Sometime around 2002/3? ish, Nostalgia & Comics is now Nostalgia & Comics (a Forbidden Planet International associate store - but we certainly weren't advertising that little fact and I'd warrant most of our customers don't fully realise it either).
Also around this time I'm daddy to a 3 year old bundle of fun with a Saturday job AND a full time job. The grind of working 6 days is sometimes getting to me and my love of the wonderful world of comics is being tested somewhat by a pathological obsession with sorting out my basement.
The tipping point of my obsessional behaviour with the basement came with an off the cuff remark by one of the directors of FPI;
On a trip into the basement he'd mentioned to Dave how organised and laid out it was but he was surprised that I'd never thought about organising it length ways in long aisles rather than having lots of short aisles running across the shorter width of the basement.
Little did Dave realise that traumatic effect this would have when he in turn mentioned it to me.
Obviously way back in time when I started work in the basement it was laid out in a haphazard manner & completely full of shit. But over time we got various bits of shelving in and fitted it in wherever we could. This meant that all the dexion was arranged in short library shelf style sections rather than long warehouse type runs.
Within a week it had gone from a chance remark to me seriously thinking about it.
From just thinking about it to taking the decision to actually do it took a few weeks.
I was essentially going to turn the entire basement and all the stock down there through 90 degrees. Reorganising where everything was stored at the same time.
Much to the amusement and amazement of everyone I might add.
They all thought I was beginning to lose it.
Louise, meanwhile, was absolutely convinced I had.
Because I hadn't just been thinking about it at home.
Oh no, I'd been planning. That's planning as in "Tonight Pinky I shall take over the world"
I was sat in my room thinking, drawing, cutting out, measuring and laughing, somewhat manically at this stage.
I made lots of diagrams of the entire basement; big scale diagrams, in cardboard, with removable scale models of all the dexion and units.
I was taking the planning to a hideously obsessive level.

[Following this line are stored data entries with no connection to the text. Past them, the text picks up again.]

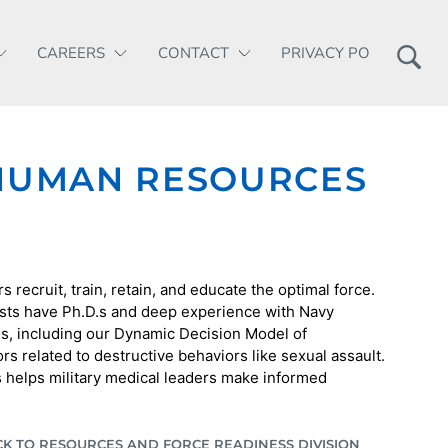
CAREERS
CONTACT
PRIVACY POLICY
 HUMAN RESOURCES
 recruit, train, retain, and educate the optimal force.
sts have Ph.D.s and deep experience with Navy
s, including our Dynamic Decision Model of
s related to destructive behaviors like sexual assault.
s helps military medical leaders make informed
CK TO RESOURCES AND FORCE READINESS DIVISION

The final design was measured out and scaled to perfection.
I knew exactly where everything would go.
And just in case I forgot anything I had the whole thing mapped out tighter than a royal wedding with a written 50 point plan of the exact order to do it in.
Because of course, this wasn't just going to be the incredibly complex job of essentially turning the entire basement through 90 degrees.
No, I had to make it even more difficult by deciding it was time to have a complete rethink on where everything went as well.
This would have been stupid even with just an empty space, but this involved a basement already full of toys, books, boxes, crap, crap and more crap. I had to plan to the smallest detail how I would move stuff from dexion A,B,C & D, where it could go temporarily, whilst not blocking the path for swinging the selected dexion around to point the other bloody way. Then all the stuff had to go back on and I had to repeat this process with Dexions E through to god knows what.
It often meant that the plans were almost inch perfect as I had calculated that sometimes the dexion would have to swing in such a way as to have only an inch or so clearance whilst doing so.
Of course, next up I had to put it into practice, which was where the really obsessive behaviour kicked in. Over the course of several weeks I logged lots of extra time down the basement.
I sorted, I moved, I cajoled dexion into place.
I pushed dexion, pulled dexion, propped up dexion with nothing but my back as support, I even provided some dexion with a nice soft landing when it decided to fall over.
I moved boxes 1-50 from A to B to C. Then moved them back from C to B to A so I could put boxes 51-100 into position B. (You get the idea)
It took ages, it took sweat and in more than one occasion blood to do it
(those corners of the dexion are sharp you know).
But I did it.
I turned the entire bloody basement around.
Got loads of extra space out of it as well.
Now instead of a lot of small aisles of dexion we essentially had 3 long rows of dexion for the toys. And smaller bits of dexion fitting in the nooks and crannies for supplies, comics, books, back issues (what little we had) and all the other shit that comes down into the basement.
It's actually funny how much extra stuff there is. Spare shelves, metal racks, posters, comic boxes, carrier bags - all of it has to be found a space somehow.
One of the most difficult things in a comic shop is to find a space for the huge amounts of waste cardboard you get. Every single week we receive something like 100 boxes of stuff. All the cardboard needs flattening and putting somewhere. You'd be honestly amazed at some of the towers we've had in the past. Immense things, impossibly stacked.
Luckily no-ones ever gone to hospital with cardboard related building collapse injuries.
But the cardboard does have one way of inflicting pain that is truly horrible.
Think paper cut. Now think cardboard cut. Bigger, more blood and stings like fuck.
So that was it.
Finished for a third time.
That was pretty much my last big act in the basement before eventually leaving to make the move up North. But from time to time I get horribly nostalgic for the work down there. Who knows, next time we're visiting Nostalgia & Comics when we pop back to Birmingham I might be tempted to put in a couple of hours again?
It's sad that part of my life's work is the construction of a superb storage facility at a comic shop, but it was mine and I'm proud of it.